On July 5th, I entered Small Hall and made an action plan with my research adviser, Professor Deconinck, in regards to the troubling news that the observatory dome is not quite yet operational, and likely will not be ready to use until after my investigations with asteroid lightcurves has concluded. We have a contingency in the Meade LX90 telescope that Prof. Deconinck brought in, although its 8 inch aperture limits the size of the asteroids that I can view. Therefore, instead of viewing asteroids which have few to no lightcurves previously made of their rotations I will add to the data collected on larger minor planets, such as Ceres. This is useful information to the international scientific community since it helps to identify and quantify the error involved with using the Minor Planet Observatory Canopus software.

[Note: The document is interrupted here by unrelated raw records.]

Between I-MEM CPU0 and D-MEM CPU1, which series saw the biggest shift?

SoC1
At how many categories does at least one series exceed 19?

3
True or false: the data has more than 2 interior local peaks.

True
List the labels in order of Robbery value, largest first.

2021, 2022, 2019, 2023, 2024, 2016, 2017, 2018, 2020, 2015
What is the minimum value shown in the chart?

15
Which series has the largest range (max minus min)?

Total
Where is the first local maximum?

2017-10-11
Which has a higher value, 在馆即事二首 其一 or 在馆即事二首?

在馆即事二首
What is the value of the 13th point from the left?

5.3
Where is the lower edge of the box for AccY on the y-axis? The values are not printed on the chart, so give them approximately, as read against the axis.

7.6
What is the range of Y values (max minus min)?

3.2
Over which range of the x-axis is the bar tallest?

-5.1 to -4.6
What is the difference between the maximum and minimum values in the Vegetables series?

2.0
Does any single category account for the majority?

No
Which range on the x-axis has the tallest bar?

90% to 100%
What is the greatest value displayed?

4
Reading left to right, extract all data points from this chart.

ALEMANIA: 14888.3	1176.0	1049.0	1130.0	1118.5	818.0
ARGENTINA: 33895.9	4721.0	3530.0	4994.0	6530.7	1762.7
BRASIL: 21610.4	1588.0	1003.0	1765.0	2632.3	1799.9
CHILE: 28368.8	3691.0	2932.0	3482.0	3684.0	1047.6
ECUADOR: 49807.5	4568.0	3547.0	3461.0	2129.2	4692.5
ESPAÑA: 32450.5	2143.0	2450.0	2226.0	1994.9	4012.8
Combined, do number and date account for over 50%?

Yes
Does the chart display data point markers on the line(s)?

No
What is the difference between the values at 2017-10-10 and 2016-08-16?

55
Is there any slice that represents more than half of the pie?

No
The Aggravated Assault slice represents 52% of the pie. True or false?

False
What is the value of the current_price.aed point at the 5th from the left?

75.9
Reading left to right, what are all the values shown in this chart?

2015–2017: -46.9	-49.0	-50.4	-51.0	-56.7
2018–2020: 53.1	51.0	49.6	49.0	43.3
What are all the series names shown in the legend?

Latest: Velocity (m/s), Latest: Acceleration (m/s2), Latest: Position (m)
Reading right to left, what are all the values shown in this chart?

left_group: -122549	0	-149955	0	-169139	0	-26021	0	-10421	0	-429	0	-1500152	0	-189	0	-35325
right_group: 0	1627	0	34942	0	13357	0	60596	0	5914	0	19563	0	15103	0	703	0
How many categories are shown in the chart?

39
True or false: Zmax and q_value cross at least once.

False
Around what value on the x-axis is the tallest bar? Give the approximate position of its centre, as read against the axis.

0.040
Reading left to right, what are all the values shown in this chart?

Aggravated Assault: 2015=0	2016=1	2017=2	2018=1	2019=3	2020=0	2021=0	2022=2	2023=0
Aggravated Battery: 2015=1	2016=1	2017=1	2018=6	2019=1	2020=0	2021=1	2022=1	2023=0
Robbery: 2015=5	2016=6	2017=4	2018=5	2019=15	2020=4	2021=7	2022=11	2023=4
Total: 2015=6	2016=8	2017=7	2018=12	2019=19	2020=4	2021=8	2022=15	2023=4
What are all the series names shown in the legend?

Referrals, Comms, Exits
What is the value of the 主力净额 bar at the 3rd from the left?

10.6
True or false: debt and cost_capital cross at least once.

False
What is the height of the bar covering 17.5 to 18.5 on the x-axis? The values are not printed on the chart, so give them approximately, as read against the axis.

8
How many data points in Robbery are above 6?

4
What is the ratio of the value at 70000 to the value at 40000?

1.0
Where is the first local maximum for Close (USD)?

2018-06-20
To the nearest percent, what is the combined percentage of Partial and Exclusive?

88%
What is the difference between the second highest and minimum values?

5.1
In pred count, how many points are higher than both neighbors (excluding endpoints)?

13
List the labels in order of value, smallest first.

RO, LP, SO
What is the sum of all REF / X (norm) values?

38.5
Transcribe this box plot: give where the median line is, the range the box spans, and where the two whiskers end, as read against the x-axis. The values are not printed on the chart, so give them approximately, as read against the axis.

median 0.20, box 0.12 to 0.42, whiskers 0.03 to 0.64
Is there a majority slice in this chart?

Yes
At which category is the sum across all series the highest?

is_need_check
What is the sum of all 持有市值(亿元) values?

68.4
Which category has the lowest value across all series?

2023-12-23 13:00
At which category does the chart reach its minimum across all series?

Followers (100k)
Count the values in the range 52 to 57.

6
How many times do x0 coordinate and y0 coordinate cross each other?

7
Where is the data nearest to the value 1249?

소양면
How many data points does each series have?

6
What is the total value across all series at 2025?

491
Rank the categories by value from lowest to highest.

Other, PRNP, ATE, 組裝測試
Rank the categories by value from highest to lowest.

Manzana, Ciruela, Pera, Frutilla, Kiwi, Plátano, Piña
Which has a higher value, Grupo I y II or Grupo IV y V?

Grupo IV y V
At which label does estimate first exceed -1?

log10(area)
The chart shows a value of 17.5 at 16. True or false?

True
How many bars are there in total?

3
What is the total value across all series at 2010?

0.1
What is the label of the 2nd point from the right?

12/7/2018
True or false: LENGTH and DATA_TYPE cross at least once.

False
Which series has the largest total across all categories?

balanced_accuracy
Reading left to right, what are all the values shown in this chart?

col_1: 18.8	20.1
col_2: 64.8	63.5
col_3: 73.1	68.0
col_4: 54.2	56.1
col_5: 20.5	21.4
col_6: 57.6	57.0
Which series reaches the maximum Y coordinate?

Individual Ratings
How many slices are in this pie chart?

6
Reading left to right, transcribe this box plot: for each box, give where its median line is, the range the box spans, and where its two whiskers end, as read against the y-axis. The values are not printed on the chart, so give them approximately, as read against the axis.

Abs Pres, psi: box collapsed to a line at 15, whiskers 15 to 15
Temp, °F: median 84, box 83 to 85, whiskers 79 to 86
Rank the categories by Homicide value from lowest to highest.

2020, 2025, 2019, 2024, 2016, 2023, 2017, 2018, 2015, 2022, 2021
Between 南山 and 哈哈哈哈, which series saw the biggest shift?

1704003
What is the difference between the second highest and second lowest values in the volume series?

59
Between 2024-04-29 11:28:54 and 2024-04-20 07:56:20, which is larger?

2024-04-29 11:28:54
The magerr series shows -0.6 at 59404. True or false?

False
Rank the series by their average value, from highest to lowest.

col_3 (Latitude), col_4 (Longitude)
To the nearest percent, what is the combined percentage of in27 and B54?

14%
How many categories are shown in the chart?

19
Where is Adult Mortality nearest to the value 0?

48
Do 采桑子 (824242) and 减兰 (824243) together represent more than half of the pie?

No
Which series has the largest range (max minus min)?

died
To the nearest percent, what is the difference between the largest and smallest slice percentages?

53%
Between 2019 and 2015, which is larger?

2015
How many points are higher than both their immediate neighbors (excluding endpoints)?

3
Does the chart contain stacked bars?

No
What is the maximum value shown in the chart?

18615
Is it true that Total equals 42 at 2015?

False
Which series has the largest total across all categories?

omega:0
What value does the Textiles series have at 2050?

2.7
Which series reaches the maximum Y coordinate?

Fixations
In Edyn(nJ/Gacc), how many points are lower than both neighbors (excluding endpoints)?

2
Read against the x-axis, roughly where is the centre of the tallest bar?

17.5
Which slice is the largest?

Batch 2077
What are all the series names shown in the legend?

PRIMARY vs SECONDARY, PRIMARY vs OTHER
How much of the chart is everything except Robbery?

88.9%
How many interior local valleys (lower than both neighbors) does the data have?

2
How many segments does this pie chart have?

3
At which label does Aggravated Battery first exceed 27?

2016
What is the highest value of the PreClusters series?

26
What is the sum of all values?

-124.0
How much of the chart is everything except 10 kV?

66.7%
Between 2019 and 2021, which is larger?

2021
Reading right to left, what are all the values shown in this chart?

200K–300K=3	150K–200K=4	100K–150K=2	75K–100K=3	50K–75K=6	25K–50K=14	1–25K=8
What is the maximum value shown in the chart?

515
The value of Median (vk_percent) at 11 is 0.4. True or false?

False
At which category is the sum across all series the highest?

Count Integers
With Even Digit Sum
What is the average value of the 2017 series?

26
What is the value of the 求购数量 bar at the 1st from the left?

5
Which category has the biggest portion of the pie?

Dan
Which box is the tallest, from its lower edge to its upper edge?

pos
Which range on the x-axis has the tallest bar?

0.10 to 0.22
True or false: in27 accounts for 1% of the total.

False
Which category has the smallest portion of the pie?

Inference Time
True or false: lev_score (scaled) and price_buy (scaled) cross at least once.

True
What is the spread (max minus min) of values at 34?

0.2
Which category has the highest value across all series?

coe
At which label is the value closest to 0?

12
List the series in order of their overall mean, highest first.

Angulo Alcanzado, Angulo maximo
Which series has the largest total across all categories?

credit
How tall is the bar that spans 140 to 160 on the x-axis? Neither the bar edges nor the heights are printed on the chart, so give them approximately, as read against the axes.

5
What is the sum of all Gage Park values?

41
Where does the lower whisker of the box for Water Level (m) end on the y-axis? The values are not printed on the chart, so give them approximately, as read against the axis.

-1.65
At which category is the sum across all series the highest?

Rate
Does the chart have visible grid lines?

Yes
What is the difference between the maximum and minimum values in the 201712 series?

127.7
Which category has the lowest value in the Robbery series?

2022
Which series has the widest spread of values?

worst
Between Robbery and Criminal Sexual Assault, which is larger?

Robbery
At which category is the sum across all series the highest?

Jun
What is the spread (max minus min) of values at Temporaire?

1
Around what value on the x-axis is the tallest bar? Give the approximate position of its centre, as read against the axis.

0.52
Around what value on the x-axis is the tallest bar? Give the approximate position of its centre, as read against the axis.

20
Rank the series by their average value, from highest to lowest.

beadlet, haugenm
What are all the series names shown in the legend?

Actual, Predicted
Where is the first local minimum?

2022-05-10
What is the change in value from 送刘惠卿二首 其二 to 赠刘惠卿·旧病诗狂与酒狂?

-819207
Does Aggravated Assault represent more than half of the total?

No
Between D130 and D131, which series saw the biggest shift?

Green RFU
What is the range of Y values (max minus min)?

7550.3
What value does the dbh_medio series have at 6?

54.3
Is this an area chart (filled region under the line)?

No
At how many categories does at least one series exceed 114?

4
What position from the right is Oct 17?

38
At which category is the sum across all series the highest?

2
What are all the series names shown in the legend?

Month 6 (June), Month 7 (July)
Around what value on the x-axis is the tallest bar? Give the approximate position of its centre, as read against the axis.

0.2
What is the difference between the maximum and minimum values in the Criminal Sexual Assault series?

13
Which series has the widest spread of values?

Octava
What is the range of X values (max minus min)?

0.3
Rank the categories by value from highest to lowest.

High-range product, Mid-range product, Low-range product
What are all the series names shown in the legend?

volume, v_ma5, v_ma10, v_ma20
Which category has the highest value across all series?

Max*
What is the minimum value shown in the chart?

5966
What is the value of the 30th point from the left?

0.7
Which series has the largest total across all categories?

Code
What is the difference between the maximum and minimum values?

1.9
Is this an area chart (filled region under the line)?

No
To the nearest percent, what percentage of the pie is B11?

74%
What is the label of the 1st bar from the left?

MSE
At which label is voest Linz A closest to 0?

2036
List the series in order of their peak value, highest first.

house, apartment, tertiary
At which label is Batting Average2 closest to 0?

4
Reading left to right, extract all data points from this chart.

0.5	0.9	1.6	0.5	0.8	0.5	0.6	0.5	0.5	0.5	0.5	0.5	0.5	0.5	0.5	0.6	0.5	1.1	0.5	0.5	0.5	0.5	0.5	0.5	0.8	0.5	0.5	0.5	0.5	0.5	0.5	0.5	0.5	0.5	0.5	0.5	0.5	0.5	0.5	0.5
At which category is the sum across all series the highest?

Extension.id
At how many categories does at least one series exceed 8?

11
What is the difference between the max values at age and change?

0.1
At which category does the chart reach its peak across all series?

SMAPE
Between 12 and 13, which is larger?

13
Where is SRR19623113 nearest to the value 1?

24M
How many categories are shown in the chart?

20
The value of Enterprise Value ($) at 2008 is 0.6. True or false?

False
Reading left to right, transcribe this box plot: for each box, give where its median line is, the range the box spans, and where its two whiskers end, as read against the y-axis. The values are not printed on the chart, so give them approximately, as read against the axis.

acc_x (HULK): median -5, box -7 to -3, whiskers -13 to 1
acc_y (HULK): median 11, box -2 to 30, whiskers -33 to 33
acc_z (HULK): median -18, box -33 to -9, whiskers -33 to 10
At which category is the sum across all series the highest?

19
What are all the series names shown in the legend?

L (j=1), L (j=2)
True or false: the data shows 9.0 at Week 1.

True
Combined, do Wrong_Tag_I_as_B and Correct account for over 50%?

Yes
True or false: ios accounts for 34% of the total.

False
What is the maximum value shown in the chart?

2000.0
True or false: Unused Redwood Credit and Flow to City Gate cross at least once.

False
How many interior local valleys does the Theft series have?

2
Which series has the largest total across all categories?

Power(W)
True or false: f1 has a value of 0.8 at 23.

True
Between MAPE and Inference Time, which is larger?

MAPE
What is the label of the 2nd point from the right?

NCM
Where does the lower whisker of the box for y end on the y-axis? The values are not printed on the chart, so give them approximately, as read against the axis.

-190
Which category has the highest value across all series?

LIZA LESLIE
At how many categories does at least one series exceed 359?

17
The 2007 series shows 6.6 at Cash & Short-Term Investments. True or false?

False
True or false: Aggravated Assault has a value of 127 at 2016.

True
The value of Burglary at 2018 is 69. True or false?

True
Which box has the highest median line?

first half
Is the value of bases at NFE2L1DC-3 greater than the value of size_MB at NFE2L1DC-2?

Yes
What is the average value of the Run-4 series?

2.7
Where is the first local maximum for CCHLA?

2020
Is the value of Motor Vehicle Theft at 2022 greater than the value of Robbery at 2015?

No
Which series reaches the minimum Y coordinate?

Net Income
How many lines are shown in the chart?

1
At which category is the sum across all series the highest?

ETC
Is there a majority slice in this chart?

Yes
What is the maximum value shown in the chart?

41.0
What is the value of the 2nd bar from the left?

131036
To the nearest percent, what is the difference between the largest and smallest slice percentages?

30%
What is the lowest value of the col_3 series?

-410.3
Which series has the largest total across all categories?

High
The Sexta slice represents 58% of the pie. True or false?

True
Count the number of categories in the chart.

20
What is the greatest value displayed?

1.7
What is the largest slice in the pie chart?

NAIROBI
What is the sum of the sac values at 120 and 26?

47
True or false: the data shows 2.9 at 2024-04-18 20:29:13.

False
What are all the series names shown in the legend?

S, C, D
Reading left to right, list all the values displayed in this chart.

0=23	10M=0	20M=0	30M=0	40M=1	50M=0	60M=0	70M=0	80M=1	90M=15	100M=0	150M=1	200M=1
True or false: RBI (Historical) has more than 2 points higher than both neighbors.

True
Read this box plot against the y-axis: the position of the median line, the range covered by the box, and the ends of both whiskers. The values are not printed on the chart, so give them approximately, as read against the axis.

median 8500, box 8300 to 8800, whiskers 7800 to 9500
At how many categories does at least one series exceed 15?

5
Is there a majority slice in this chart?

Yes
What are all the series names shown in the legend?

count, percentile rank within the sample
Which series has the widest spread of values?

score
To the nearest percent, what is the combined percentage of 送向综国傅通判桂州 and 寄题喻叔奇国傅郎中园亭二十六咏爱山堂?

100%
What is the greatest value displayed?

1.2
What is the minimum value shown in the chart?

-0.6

I have begun to adapt my freshman Monroe project to fit this new scope. First, I updated a new setting in the Canopus software to match the specifications of the Meade LX90 telescope, adjusting for the focal length and other specifications of the instrument. Second, I have started to compile a list of larger asteroids to image. Third, I have secured the SBIG Model STF 8300 M/C within a workspace in Small Hall, and will obtain an adapter for this camera if necessary next week. Other issues that I still need to address include a malfunction in the AutoStar tracker that causes the LCD screen not to display information, although Prof. Deconinck and I have identified a contact and technician who might be able to help in this situation.
Hopefully there will be solutions and clear skies when I return to campus from a summer job on July 16th.